◆ Exercise: Set down every line of text in the material below exactly as it appears, and leave the pictures out of your answer.

◆ Supplied data:
====

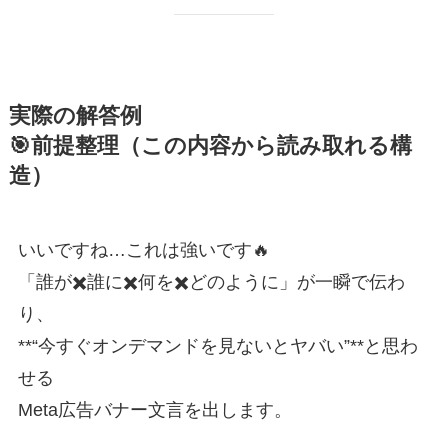
実際の解答例
🎯前提整理（この内容から読み取れる構
造）
いいですね…これは強いです🔥
「誰が✖️誰に✖️何を✖️どのように」が一瞬で伝わ
り、
**“今すぐオンデマンドを見ないとヤバい”**と思わ
せる
Meta広告バナー文言を出します。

====

◆ Output for this task:
実際の解答例
🎯前提整理（この内容から読み取れる構
造）
いいですね…これは強いです🔥
「誰が✖️誰に✖️何を✖️どのように」が一瞬で伝わ
り、
**“今すぐオンデマンドを見ないとヤバい”**と思わ
せる
Meta広告バナー文言を出します。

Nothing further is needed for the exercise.